Ralph Linton


Ralph Linton 27 February 1893 – 24 December 1953 was the respected American anthropologist of the mid-20th century, particularly remembered for his texts The inspect of Man 1936 together with The Tree of Culture 1955. One of Linton's major contributions to anthropology was imposing a distinction between status in addition to role.

Academic career


Linton used his Harvard connections to secure a position at the Field Museum of Chicago after his improvement from the Marquesas. His official position was as Curator of American Indian materials. He continued working on digs in Ohio which he had first begun as a graduate student, but also began works through the museum's archival material on the Pawnee and published data collected by others in a series of articles and museum bulletins. While at the Field Museum he worked with illustrator and future children's book artist and author Holling Clancy Holling.

Between 1925 and 1927, Linton undertook an extensive collecting trip to Madagascar for the field museum, exploring the western end of the Austronesian diaspora after having studied the eastern end of this culture in the Marquesas. He did his own fieldwork there as well, and the book that resulted, The Tanala: A Hill Tribe of Madagascar 1933, was the near detailed ethnography he would publish.

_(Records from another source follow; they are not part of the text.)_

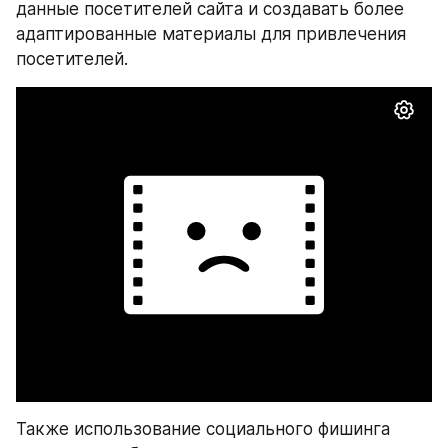
данные посетителей сайта и создавать более 
адаптированные материалы для привлечения 
посетителей. 
Также использование социального фишинга 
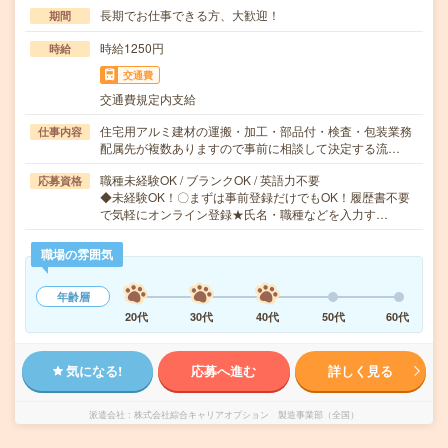
長期でお仕事できる方、大歓迎！
期間
時給1250円
時給
交通費
交通費規定内支給
住宅用アルミ建材の運搬・加工・部品付・検査・包装業務
仕事内容
配属先が複数ありますので事前に相談して決定する流…
職種未経験OK / ブランクOK / 英語力不要
応募資格
◆未経験OK！〇まずは事前登録だけでもOK！履歴書不要
で気軽にオンライン登録★氏名・職種などを入力す…
職場の雰囲気
年齢層
20代
30代
40代
50代
60代
気になる!
応募へ進む
詳しく見る
派遣会社
株式会社綜合キャリアオプション 製造事業部（全国）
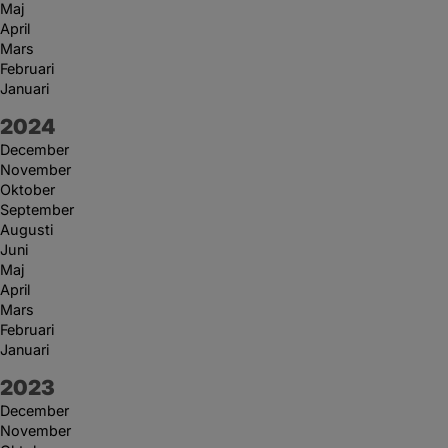
Maj
April
Mars
Februari
Januari
År:
2024
December
November
Oktober
September
Augusti
Juni
Maj
April
Mars
Februari
Januari
År:
2023
December
November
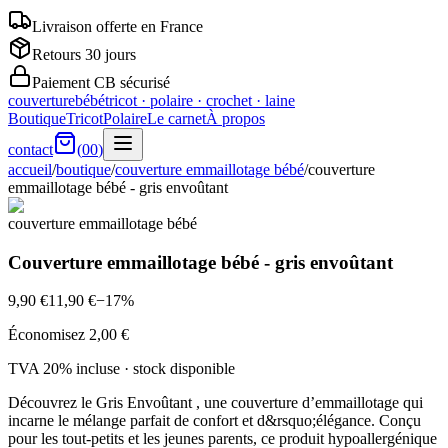
Livraison offerte en France
Retours 30 jours
Paiement CB sécurisé
couverturebébé
tricot · polaire · crochet · laine
Boutique
Tricot
Polaire
Le carnet
À propos
contact
(
00
)
accueil
/
boutique
/
couverture emmaillotage bébé
/
couverture
emmaillotage bébé - gris envoûtant
couverture emmaillotage bébé
Couverture emmaillotage bébé - gris envoûtant
9,90 €
11,90 €
−
17
%
Économisez
2,00 €
TVA 20% incluse · stock
disponible
Découvrez le Gris Envoûtant , une couverture d’emmaillotage qui
incarne le mélange parfait de confort et d&rsquo;élégance. Conçu
pour les tout-petits et les jeunes parents, ce produit hypoallergénique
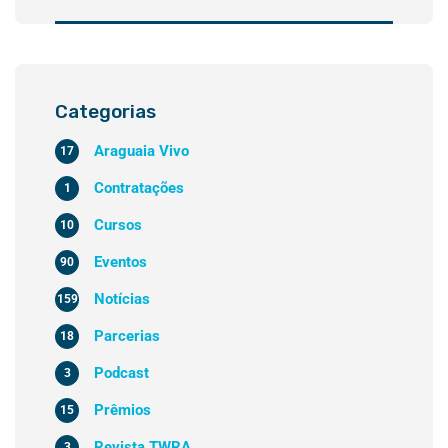
Categorias
Araguaia Vivo
17
Contratações
1
Cursos
10
Eventos
90
Notícias
159
Parcerias
18
Podcast
3
Prêmios
15
Revista TWRA
3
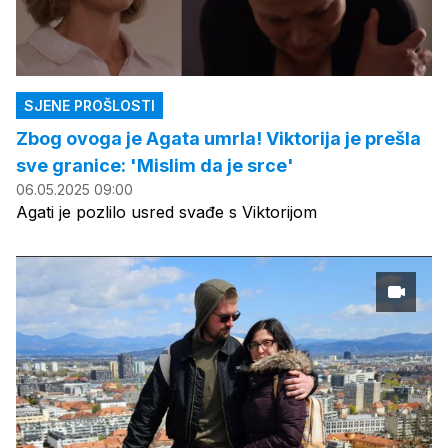
SJENE PROŠLOSTI
Zbog ovoga je Agata umrla! Viktorija je prešla
sve granice: 'Mislim da je srce'
06.05.2025 09:00
Agati je pozlilo usred svađe s Viktorijom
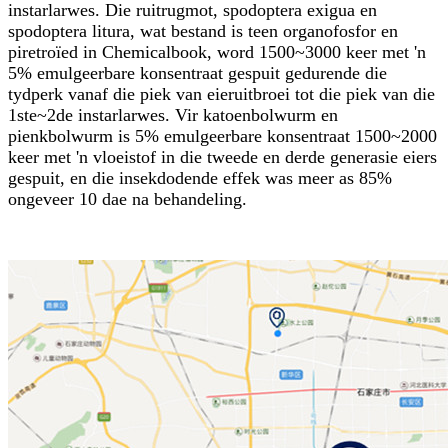
instarlarwes. Die ruitrugmot, spodoptera exigua en
spodoptera litura, wat bestand is teen organofosfor en
piretroïed in Chemicalbook, word 1500~3000 keer met 'n
5% emulgeerbare konsentraat gespuit gedurende die
tydperk vanaf die piek van eieruitbroei tot die piek van die
1ste~2de instarlarwes. Vir katoenbolwurm en
pienkbolwurm is 5% emulgeerbare konsentraat 1500~2000
keer met 'n vloeistof in die tweede en derde generasie eiers
gespuit, en die insekdodende effek was meer as 85%
ongeveer 10 dae na behandeling.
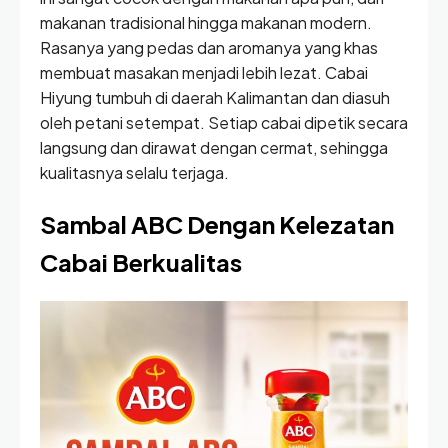
makanan tradisional hingga makanan modern.
Rasanya yang pedas dan aromanya yang khas
membuat masakan menjadi lebih lezat. Cabai
Hiyung tumbuh di daerah Kalimantan dan diasuh
oleh petani setempat. Setiap cabai dipetik secara
langsung dan dirawat dengan cermat, sehingga
kualitasnya selalu terjaga.
Sambal ABC Dengan Kelezatan
Cabai Berkualitas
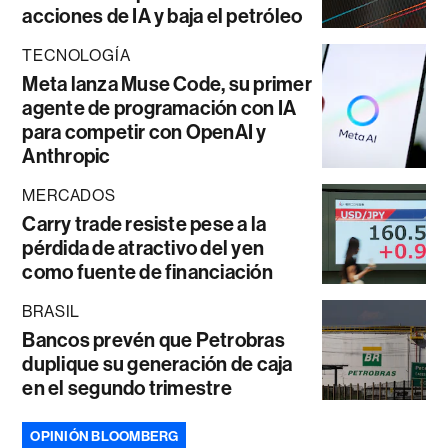
acciones de IA y baja el petróleo
TECNOLOGÍA
Meta lanza Muse Code, su primer
agente de programación con IA
para competir con OpenAI y
Anthropic
MERCADOS
Carry trade resiste pese a la
pérdida de atractivo del yen
como fuente de financiación
BRASIL
Bancos prevén que Petrobras
duplique su generación de caja
en el segundo trimestre
OPINIÓN BLOOMBERG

On his benefit to the United States, Linton took a position at the Adelin Hohlfeld, who worked as his secretary and editor as well as his collaborator—many of the popular pieces published jointly by them such(a) as Halloween Through Twenty Centuries were in fact entirely solution by Adelin Hohlfield.

In 1937 Linton came to Columbia University, appointed to the post of head of the Anthropology department after the retirement of Culture and Personality approach. According to Sidney Mintz who was a colleague of Linton at Yale, he even one time jokingly boasted that he had killed Benedict using a Tanala magic charm.

When World War II broke out, Linton became involved in war-planning and his thoughts on the war and the role of the United States and American Anthropology could be seen in several works of the post-war period, most notably The Science of Man in the World Crisis 1945 and Most of the World. It was during the war that Linton also undertook a long trip to South America, where he able a coronary occlusion that left him in precarious health.

After the war Linton moved to Yale University, a center for anthropologists such as G. P. Murdock who had collaborated with the US government. He taught there from 1946 to 1953, where he continued to publish on culture and personality. It was during this period that he also began writing The Tree of Culture, an ambitious global overview of human culture. Linton was elected a Fellow of the American Academy of Arts and Sciences in 1950. He died of complications relating to his trip in South America on Christmas Eve, 1953. His wife, Adelin Hohlfield Linton, completed The Tree of Culture which went on to become a popular textbook.